(WORK INSTRUCTIONS) Please switch "Identify" to "Detect" in the lines between the one holding "Document page, 1500x1125 pixels." and the end of the records, inclusive, and give those lines again with everything else unchanged.

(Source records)
++++
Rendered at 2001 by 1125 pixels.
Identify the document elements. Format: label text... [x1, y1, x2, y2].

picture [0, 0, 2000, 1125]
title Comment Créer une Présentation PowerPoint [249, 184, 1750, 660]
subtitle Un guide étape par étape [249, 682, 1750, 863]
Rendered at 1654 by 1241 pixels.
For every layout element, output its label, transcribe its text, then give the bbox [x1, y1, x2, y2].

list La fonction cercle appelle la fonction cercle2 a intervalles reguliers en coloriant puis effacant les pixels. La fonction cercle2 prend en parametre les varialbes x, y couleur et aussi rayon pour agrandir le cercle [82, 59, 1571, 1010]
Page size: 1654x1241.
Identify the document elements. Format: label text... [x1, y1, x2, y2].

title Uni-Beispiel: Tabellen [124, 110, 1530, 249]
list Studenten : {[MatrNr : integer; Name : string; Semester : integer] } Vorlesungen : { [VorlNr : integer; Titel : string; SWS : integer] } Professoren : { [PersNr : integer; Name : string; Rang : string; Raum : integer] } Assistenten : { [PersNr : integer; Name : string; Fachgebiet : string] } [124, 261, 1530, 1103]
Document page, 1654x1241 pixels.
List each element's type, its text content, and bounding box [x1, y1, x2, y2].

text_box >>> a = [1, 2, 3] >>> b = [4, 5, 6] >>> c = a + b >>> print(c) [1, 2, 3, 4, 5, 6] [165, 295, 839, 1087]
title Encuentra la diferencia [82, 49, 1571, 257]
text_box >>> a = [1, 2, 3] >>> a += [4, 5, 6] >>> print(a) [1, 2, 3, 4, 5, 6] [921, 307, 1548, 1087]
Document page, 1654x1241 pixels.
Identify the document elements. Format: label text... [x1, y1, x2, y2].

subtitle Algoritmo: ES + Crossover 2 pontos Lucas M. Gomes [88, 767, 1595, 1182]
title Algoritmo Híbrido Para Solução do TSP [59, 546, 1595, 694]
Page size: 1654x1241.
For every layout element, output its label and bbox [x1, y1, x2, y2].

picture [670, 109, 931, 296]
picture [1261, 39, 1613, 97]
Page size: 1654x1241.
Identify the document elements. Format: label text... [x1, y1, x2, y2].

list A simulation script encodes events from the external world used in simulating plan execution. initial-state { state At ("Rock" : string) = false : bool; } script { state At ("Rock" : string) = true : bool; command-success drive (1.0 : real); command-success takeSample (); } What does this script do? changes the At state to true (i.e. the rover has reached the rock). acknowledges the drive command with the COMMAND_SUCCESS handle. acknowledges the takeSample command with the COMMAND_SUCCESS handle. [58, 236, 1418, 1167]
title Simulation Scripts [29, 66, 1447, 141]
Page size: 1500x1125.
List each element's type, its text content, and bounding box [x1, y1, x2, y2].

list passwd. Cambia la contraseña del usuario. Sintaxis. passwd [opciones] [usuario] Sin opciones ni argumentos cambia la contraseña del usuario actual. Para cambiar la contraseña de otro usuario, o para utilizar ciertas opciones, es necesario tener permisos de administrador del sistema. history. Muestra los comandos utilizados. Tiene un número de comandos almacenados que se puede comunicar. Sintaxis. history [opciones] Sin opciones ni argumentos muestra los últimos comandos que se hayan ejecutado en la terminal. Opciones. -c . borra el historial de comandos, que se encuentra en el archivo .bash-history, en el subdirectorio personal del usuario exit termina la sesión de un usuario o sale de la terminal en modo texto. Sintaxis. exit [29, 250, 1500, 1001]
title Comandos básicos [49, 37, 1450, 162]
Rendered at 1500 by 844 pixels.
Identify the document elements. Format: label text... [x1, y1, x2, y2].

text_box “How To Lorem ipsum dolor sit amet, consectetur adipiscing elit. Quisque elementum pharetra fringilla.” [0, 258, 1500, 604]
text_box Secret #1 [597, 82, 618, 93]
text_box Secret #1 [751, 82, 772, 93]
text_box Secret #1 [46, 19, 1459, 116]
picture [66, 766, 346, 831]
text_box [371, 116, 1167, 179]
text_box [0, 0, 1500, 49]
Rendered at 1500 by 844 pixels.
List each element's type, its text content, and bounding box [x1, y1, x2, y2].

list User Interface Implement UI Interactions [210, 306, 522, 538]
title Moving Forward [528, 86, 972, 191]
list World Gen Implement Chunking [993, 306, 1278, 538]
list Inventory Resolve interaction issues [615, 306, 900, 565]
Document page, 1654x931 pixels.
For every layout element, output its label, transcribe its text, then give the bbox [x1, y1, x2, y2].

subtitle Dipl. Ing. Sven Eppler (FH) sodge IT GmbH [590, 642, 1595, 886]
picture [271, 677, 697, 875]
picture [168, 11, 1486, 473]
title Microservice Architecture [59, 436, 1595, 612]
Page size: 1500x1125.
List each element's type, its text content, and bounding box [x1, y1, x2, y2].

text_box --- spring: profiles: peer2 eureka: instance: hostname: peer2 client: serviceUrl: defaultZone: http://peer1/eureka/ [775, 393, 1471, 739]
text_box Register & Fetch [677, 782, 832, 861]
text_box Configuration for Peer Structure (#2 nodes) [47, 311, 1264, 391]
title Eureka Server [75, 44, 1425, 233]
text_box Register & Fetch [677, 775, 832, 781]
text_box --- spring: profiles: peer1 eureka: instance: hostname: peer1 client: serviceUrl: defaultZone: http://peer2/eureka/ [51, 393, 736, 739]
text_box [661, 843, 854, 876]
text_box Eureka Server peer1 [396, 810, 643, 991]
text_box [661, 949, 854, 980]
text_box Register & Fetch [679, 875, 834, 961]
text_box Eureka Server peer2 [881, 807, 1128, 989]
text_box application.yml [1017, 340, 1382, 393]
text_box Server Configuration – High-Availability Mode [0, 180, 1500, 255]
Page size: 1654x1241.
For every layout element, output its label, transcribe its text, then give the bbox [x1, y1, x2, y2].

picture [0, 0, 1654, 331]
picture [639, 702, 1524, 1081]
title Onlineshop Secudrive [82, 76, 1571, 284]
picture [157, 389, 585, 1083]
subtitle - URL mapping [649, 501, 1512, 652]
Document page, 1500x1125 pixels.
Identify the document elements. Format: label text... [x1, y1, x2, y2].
++++
(FINAL RESULT)
Document page, 1500x1125 pixels.
Detect the document elements. Format: label text... [x1, y1, x2, y2].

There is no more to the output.